* PAGE TEXT:
[Start of Attachment]

A final key to the peace and reconciliation process is the avoidance of a victor's peace. According to Menkhaus, too many areas in Somalia are peaceful because rule has been imposed upon the area. Members of aggrieved groups are those that are being recruited by al-Shabab either because of ideology or because they see al-Shabab as the only group that can address their grievances. While there is plenty of evidence regarding the impact of al-Shabab on local peace, there is also evidence that it is not in a position to directly confront local authorities. Al-Shabab has not made an effort to govern the territories it controls, though it has provided better public security than before. In any case, a victor's peace is no longer a viable option in Somalia. These local initiatives have taken Somalia from a collapsed state to a fragile state, and though the future of peace building in Somalia remains uncertain, it is believed that engagement with these communities and an emphasis on homegrown initiatives will have profound impacts on this transitional period. Engagement amongst local groups resulted in the Mombasa Declaration of the Principles of Peace, but their implementation will require a serious commitment from all groups within Somalia as well as the full support of the international community.

[End of Attachment]

* AVAILABLE DATA:
[Start of Attachment]

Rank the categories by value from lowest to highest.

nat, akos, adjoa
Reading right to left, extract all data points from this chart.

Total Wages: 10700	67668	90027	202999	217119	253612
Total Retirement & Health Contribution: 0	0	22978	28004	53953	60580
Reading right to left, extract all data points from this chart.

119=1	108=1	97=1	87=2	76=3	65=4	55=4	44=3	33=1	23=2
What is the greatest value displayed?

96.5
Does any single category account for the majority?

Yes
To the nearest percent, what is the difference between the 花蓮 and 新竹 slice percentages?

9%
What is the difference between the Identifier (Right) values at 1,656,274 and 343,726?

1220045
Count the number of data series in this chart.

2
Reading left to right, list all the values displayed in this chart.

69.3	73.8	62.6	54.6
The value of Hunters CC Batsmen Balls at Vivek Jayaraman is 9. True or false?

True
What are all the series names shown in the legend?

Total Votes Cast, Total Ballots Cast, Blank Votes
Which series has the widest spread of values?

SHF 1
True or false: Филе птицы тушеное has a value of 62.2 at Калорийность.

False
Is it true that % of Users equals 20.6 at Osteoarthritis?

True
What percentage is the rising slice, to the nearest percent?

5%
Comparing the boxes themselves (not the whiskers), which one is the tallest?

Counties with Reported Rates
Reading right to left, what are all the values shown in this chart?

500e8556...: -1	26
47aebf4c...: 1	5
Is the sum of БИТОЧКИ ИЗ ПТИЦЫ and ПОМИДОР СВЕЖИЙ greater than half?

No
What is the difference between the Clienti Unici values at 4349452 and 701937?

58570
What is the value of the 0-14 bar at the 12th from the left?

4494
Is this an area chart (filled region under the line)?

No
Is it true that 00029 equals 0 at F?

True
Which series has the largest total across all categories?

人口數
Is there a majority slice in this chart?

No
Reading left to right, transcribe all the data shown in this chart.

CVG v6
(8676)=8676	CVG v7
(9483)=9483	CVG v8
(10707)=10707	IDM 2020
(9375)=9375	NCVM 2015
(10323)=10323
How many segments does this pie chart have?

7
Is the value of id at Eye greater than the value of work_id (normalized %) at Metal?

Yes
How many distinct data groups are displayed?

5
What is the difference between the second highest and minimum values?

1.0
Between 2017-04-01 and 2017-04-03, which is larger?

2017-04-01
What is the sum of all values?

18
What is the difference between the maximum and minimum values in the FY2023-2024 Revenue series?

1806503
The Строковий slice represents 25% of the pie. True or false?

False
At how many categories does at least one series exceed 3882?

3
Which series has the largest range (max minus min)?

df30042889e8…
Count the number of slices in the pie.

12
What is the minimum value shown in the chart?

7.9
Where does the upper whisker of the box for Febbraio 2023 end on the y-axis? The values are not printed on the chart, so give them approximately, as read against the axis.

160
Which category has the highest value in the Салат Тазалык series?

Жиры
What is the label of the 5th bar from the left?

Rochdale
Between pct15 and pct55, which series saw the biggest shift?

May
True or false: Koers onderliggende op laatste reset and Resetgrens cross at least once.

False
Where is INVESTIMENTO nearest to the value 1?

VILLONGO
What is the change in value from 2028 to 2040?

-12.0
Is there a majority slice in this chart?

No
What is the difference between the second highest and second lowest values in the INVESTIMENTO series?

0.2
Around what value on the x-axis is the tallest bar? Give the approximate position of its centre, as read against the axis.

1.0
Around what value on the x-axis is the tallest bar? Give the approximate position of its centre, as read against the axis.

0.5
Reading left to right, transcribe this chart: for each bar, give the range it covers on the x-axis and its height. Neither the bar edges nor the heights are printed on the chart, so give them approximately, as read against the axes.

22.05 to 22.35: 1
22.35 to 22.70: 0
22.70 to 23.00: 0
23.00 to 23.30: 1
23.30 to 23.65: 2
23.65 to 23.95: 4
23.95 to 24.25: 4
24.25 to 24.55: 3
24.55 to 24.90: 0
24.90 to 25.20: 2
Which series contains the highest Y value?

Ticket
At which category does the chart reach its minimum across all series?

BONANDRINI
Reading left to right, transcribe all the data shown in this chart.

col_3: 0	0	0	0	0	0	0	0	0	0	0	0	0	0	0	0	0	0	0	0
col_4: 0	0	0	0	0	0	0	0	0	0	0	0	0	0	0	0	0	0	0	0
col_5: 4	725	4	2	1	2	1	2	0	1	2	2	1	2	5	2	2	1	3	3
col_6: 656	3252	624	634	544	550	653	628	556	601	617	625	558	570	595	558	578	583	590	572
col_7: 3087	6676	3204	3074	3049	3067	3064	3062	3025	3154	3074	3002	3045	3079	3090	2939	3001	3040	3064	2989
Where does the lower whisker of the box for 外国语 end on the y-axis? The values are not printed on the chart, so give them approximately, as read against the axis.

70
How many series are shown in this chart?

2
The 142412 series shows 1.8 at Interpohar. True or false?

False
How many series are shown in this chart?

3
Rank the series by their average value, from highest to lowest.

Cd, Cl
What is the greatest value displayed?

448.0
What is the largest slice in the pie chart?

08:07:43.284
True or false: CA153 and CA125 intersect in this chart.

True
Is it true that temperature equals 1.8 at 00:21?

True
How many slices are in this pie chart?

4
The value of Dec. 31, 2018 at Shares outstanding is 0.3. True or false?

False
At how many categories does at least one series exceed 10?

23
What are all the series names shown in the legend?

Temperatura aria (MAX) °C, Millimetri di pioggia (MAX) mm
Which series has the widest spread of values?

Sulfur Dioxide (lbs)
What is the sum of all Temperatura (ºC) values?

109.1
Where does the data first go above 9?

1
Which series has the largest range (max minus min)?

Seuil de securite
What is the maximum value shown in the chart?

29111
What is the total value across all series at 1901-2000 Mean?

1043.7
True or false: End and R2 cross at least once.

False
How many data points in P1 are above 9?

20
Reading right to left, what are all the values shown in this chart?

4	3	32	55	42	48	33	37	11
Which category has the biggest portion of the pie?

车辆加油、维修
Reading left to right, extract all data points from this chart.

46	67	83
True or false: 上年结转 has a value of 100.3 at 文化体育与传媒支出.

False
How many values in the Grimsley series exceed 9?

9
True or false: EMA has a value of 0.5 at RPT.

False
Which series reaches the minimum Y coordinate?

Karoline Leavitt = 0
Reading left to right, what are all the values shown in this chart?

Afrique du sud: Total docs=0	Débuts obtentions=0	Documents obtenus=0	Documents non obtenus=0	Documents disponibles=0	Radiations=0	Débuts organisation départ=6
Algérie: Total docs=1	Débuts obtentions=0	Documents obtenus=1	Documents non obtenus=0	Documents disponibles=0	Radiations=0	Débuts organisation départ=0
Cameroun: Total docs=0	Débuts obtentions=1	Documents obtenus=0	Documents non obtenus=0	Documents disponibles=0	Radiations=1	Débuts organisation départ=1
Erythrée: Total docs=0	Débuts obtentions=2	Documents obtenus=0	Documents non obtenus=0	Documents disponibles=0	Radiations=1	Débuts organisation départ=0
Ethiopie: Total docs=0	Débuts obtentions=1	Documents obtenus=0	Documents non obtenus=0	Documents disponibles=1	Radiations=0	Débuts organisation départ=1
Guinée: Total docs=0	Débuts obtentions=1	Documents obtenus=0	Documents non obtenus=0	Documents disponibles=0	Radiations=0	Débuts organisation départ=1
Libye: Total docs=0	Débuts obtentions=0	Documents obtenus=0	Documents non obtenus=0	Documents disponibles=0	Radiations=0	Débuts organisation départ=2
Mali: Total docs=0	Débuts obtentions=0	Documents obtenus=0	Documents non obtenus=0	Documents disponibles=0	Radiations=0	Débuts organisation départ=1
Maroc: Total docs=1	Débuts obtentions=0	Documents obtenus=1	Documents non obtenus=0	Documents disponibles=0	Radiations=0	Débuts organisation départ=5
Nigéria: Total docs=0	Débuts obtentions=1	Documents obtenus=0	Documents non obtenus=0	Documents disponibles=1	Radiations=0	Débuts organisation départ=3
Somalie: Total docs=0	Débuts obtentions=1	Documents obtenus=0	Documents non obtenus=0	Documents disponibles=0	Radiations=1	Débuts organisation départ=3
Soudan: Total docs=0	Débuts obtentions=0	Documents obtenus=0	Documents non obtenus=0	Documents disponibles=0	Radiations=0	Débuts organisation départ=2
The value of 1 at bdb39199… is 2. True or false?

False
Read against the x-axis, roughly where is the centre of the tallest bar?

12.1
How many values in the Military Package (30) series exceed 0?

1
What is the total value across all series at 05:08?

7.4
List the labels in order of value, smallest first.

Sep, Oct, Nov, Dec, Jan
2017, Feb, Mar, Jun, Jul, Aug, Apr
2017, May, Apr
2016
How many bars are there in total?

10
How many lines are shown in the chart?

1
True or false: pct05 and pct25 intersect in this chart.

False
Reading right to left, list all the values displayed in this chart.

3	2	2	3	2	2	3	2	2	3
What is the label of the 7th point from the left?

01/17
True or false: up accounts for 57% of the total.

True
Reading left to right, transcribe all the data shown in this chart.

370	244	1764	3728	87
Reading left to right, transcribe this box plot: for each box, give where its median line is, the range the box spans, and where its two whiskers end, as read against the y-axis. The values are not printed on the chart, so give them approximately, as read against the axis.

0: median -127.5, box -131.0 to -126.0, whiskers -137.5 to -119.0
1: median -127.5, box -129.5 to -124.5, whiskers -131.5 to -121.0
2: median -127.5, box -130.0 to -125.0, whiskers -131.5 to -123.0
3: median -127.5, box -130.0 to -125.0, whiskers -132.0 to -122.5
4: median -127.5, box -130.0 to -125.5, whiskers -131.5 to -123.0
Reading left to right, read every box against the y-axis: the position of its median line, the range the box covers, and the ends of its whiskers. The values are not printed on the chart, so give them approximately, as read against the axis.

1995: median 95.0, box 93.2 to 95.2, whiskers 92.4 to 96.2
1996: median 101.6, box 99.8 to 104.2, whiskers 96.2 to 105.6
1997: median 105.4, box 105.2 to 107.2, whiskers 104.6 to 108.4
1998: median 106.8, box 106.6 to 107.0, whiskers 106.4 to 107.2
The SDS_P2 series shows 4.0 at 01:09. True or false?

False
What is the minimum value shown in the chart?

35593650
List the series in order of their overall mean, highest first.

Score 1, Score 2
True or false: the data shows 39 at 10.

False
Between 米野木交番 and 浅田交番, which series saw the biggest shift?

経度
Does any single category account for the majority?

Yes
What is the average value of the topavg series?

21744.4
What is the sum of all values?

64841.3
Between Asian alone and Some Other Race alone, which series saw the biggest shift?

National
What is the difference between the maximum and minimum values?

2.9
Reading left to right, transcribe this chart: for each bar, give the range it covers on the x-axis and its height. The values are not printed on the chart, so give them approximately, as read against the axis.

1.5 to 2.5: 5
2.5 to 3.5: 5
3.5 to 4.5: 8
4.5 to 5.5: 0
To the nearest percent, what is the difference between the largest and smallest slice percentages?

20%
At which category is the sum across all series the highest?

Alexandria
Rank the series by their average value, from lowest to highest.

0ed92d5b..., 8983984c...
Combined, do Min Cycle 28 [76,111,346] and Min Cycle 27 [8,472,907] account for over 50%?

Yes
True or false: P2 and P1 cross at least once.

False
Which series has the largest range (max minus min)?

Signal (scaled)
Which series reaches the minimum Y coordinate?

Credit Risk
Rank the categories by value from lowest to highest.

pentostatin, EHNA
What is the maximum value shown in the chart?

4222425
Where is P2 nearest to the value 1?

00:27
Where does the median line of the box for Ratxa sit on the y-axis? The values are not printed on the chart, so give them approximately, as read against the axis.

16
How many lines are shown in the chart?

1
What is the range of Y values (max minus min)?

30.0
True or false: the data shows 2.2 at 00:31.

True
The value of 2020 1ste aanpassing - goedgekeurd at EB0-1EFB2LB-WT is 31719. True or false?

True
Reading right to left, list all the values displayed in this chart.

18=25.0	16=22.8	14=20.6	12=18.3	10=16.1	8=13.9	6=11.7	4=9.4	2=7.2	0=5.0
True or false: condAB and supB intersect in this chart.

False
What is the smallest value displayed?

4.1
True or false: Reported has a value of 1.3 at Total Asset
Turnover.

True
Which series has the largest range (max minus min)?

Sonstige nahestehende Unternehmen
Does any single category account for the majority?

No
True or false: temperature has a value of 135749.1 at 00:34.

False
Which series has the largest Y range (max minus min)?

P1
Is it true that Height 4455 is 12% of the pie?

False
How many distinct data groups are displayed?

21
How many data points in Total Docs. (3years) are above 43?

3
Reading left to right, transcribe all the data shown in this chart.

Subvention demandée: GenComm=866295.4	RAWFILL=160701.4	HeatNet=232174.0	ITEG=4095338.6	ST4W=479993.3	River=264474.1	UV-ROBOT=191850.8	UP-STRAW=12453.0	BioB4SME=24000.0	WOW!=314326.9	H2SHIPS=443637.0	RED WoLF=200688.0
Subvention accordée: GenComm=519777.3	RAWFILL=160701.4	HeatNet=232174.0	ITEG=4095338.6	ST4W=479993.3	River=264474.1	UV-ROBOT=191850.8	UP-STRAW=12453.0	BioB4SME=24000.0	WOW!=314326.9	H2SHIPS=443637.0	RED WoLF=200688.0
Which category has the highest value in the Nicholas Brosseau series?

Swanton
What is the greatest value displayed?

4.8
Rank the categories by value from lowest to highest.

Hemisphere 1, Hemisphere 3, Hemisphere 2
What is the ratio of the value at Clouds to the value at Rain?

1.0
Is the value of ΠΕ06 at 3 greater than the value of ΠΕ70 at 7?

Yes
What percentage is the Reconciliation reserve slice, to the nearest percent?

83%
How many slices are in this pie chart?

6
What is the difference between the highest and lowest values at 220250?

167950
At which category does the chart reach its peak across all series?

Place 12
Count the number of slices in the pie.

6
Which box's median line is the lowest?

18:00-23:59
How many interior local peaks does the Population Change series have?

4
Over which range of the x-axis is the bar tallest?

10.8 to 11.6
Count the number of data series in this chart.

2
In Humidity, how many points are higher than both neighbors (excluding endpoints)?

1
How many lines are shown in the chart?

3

[End of Attachment]

* WHAT THE EXERCISE ASKS: In the passage on peace building in Somalia, what did engagement amongst local groups produce?

* ANSWER TO THIS PROBLEM: The Mombasa Declaration of the Principles of Peace.